L’Organisation internationale pour les migrations (OIM) a publié, le 17 septembre 2026, un bilan alarmant de la crise du déplacement interne en Haïti. Au cours du mois d’août, le nombre de personnes contraints d’abandonner leur domicile s’élève à 1 466 862, un record depuis le début du suivi en 2021.
Violences récentes et impact sur les flux de déplacés
Les assauts menés en juillet et en août dans la commune de Kenskoff ont fait plus de 40 morts et ont entraîné l’évacuation de plus de 10 000 habitants. Ces événements illustrent la façon dont l’insécurité persistante alimente les déplacements répétés, mettant sous pression les communautés d’accueil et les services essentiels.
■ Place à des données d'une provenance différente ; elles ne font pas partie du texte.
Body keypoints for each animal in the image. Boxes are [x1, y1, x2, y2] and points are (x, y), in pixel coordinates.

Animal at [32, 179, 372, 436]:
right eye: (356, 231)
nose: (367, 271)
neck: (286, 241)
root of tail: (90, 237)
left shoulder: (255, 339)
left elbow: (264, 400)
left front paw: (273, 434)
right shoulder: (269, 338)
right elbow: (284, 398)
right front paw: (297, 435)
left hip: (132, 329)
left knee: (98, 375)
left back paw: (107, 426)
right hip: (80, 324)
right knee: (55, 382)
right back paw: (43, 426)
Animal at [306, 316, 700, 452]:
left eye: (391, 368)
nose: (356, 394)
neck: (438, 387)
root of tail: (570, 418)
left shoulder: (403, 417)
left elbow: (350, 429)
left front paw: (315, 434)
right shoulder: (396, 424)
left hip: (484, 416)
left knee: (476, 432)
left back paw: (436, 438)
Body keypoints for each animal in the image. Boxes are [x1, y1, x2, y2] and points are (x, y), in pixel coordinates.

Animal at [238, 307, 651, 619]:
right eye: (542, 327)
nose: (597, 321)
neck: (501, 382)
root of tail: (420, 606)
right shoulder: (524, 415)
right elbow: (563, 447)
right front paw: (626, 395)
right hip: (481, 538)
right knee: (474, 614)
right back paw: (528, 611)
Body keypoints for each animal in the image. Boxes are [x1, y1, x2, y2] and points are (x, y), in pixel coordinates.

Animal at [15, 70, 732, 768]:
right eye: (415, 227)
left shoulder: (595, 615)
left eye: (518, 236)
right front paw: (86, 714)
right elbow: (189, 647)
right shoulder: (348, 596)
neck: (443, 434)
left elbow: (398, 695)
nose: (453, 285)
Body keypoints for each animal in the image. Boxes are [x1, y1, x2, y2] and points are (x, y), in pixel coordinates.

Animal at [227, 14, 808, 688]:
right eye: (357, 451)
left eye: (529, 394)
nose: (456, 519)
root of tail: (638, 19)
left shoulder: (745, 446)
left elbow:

Assistance humanitaire de l’OIM
Face à l’ampleur du phénomène, l’OIM et ses partenaires ont fourni une aide vitale couvrant l’hébergement, l’eau, l’assainissement, l’hygiène, la santé, la protection et la gestion des sites. Au total, 93 878 personnes ont bénéficié de ces interventions. L’organisme a toutefois déploré que son appel de 70 millions de dollars n’ait été financé qu’à 54 %.
Retours forcés en hausse
Le même rapport indique que 28 104 personnes ont été renvoyées de force en Haïti en août, soit une hausse de 0,04 % par rapport à juillet et le niveau mensuel le plus élevé depuis 2021. Sur les huit premiers mois de 2026, les retours forcés totalisent 197 917, soit une progression de 11 % par rapport à la même période en 2025. Les points d’entrée les plus sollicités sont Malpasse, Port‑des‑Cayes et Ouanaminthe.
Les autorités haïtiennes, l’OIM et le Groupe d’appui aux rapatriés et réfugiés (GARR) collaborent au sein d’un groupe de travail dédié à la protection des migrants, notamment pour collecter des données sur les flux de retour. Selon le rapport, 2 484 migrants ont reçu une assistance à la frontière, et 98 % des personnes renvoyées proviennent de la République dominicaine, avec 907 retours quotidiens en moyenne.